In particular it's the pointer chasing aspect of std::unordered_set that becomes a problem (an issue shared with _most_ hash set implementations). Remember an unordered_set is not an array of items, it's an array of buckets of items (this is how hash collision is handled). Worse still, those buckets are usually linked lists. It typically can't be speculated effectively and it can't be prefetched effectively, so you become memory latency bound during an un-cached lookup. And memory latency is just shy of absolutely terrible. If you're expecting L1/L2/L3 cache hits on lookups then you're not dealing with vary large sizes probably and you're going to get much better cache density with the flat array than the array-of-buckets.

There are alternative hashsets that are flat and avoid this, but they are less common and as far as I know no standard implementation on any language uses such a hash set. There's a good talk about such a dense, flat hash set here: https://www.youtube.com/watch?v=ncHmEUmJZf4

yxhuvud · on Aug 21, 2019

Some languages have hash tables (and hence sets, as they tend to be implemented with them) that use open addressing, in a way that doesn't end up being bad cachewise unless there are unreasonably many collisions for the same hash code.

It is also not uncommon for mature implementations to optimize the cases with few elements in the hash to use linear lookup.
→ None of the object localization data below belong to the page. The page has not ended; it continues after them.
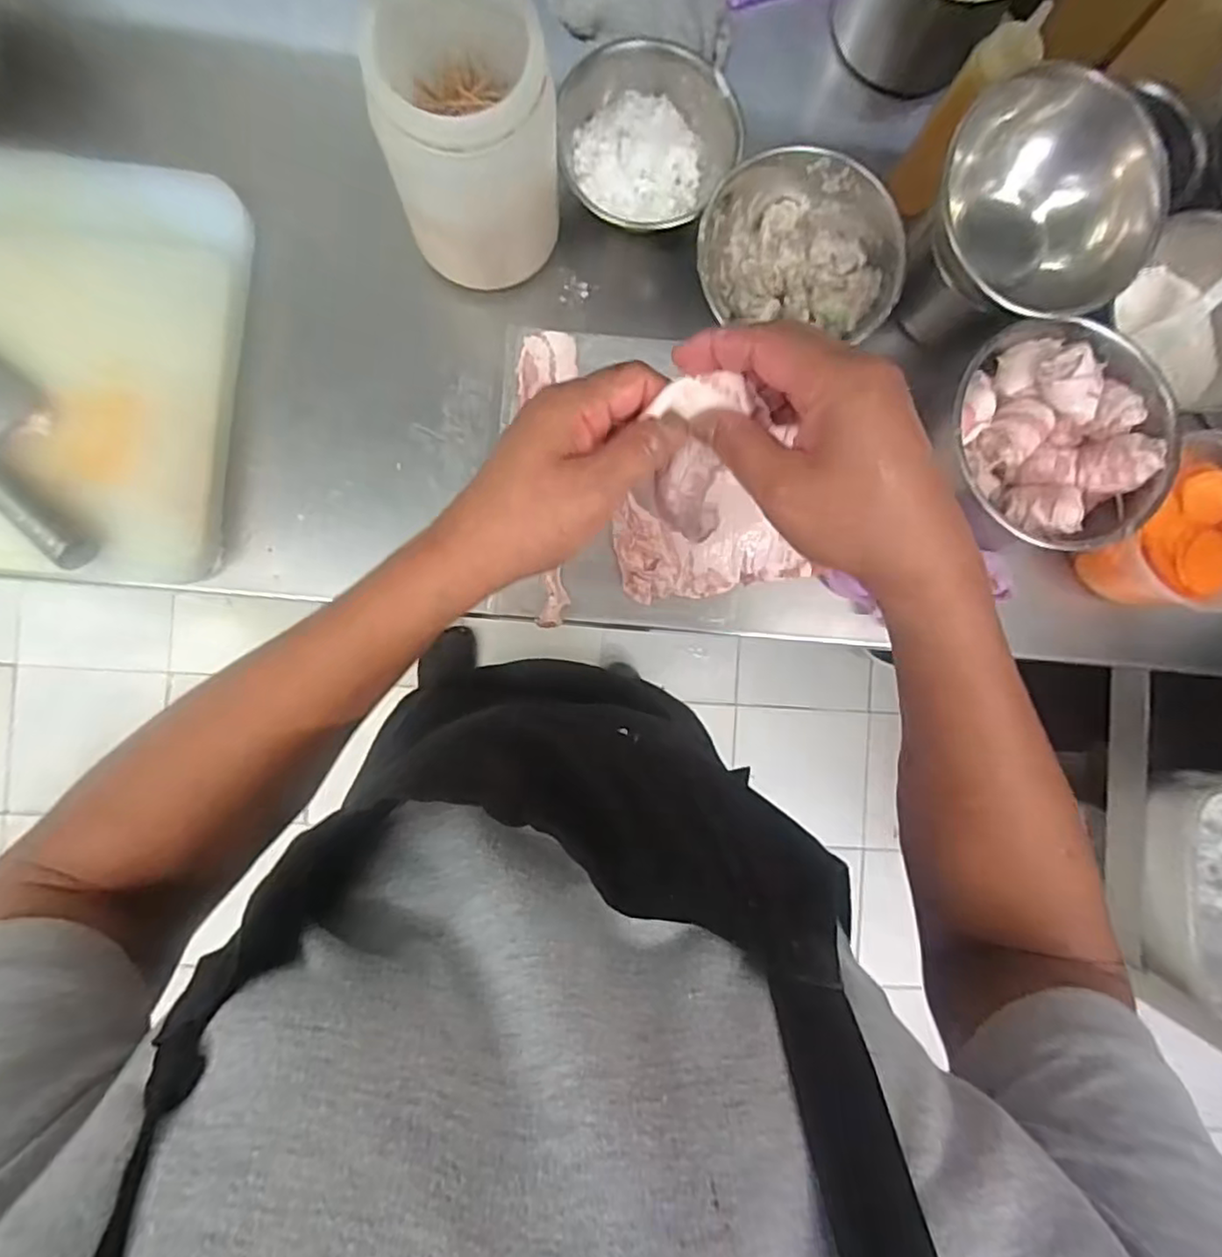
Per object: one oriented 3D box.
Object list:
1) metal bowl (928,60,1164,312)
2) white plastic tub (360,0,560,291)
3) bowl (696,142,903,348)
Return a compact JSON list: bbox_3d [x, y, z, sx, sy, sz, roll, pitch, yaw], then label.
[{"bbox_3d":[0.324,-0.317,0.493,0.168,0.137,0.070,36,53,-1],"label":"metal bowl"},{"bbox_3d":[-0.106,-0.365,0.488,0.115,0.161,0.134,-14,90,-4],"label":"white plastic tub"},{"bbox_3d":[0.159,-0.322,0.556,0.163,0.056,0.133,16,88,-3],"label":"bowl"}]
In some cases that optimization is also used while storing data in small hash tables.

Pointer chasing hash tables was good when cache was nonexistant or small (ie the 90s), but nowadays, open addressing is just superior.

dragontamer · on Aug 21, 2019

I am unfamiliar with std-library details, but the solution is to use Hash Tables with linear-probing, with maybe Robin-hood hashing.

Linear Probing means that if h(key) has a collision, you store the value at h(key)+1. If that has a collision, you store at h(key)+2. Etc. etc. (wrap-around if necessary). Linear Probing means that most accesses will have one-main memory fetch, and then after that, its all pre-fetchers to linear-scan for the data.

Robin-hood hashing means that the "poor" steals from the rich. "Poor" values are the ones who have to be probed significantly: maybe 10x or 20x, or 100x, away from their preferred spot. A "rich" value is one which has been placed close to its ideal spot.

The idea is that you average-out your linear probing distances, so that instead of having 100x (on some probes) and 0x on other probes, all of your hash values will tend towards... roughly 3x probes or so. (I forget the math exactly).

Its as simple as checking on insertion: if values[h(foo)+rehash_count].rehash_count > current_rehash_count, you insert foo into that location. Then, you take THAT value, and hash it forward.

---------

It seems like hash-tables + linear probing with robinhood hashing is popular these days for L1 caches (everyone at offset 5 away from their ideal is way more cache friendly than most at offset 0, but some at offset 100). But I'm not aware of any standard-lib implementation of the technique.